The question in the image asks about probabilities based on the uniform distribution of a random variable $X$ over the interval [0, 2].

The uniform distribution over [0, 2] means that the probability density function (PDF) is constant across this interval. Specifically, the PDF is $f(x) = \frac{1}{2}$ for $0 \leq x \leq 2$.

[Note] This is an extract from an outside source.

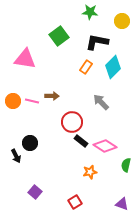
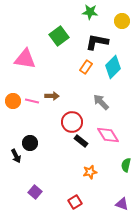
pink diamond: moved 3 px right, 11 px up; rotated 25 degrees clockwise
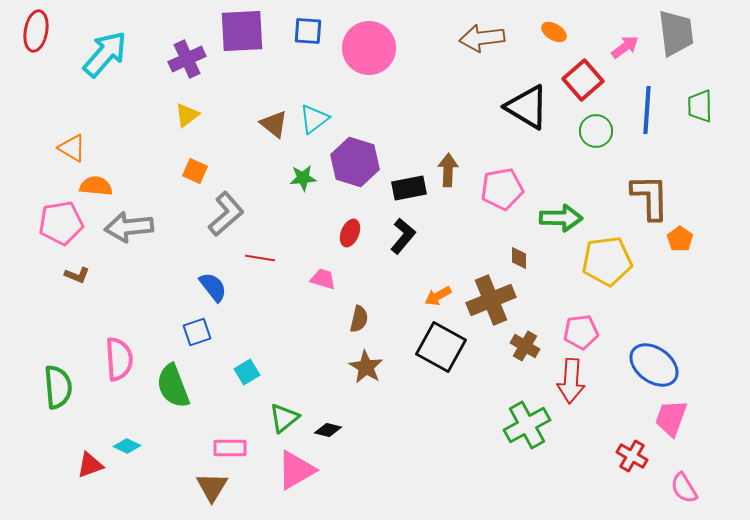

Now let's solve each probability:

1. $P(X > 1.46)$

This is the probability that $X$ takes a value greater than 1.46. For a uniform distribution, this probability is simply the fraction of the remaining interval after 1.46:

$P(X > 1.46) = \frac{2 - 1.46}{2} = \frac{0.54}{2} = 0.27$

2. $P(X < 0.08)$

This is the probability that $X$ takes a value less than 0.08. Again, for a uniform distribution, this probability is proportional to the length of the interval from 0 to 0.08:

$P(X < 0.08) = \frac{0.08 - 0}{2} = \frac{0.08}{2} = 0.04$

Therefore, the answers are:

• $P(X > 1.46) = 0.27$
• $P(X < 0.08) = 0.04$

Let me know if you'd like further details or explanations!

Related questions:

1. How is the probability density function (PDF) defined for a uniform distribution?
2. How do you calculate probabilities for other types of continuous distributions (e.g., normal distribution)?
3. What is the difference between a cumulative distribution function (CDF) and a probability density function (PDF)?
4. Can uniform distributions be defined on infinite intervals, or are they always finite?
5. How do you find the mean and variance of a uniform distribution?

Tip: For uniform distributions, calculating probabilities always involves simple proportions of the interval length.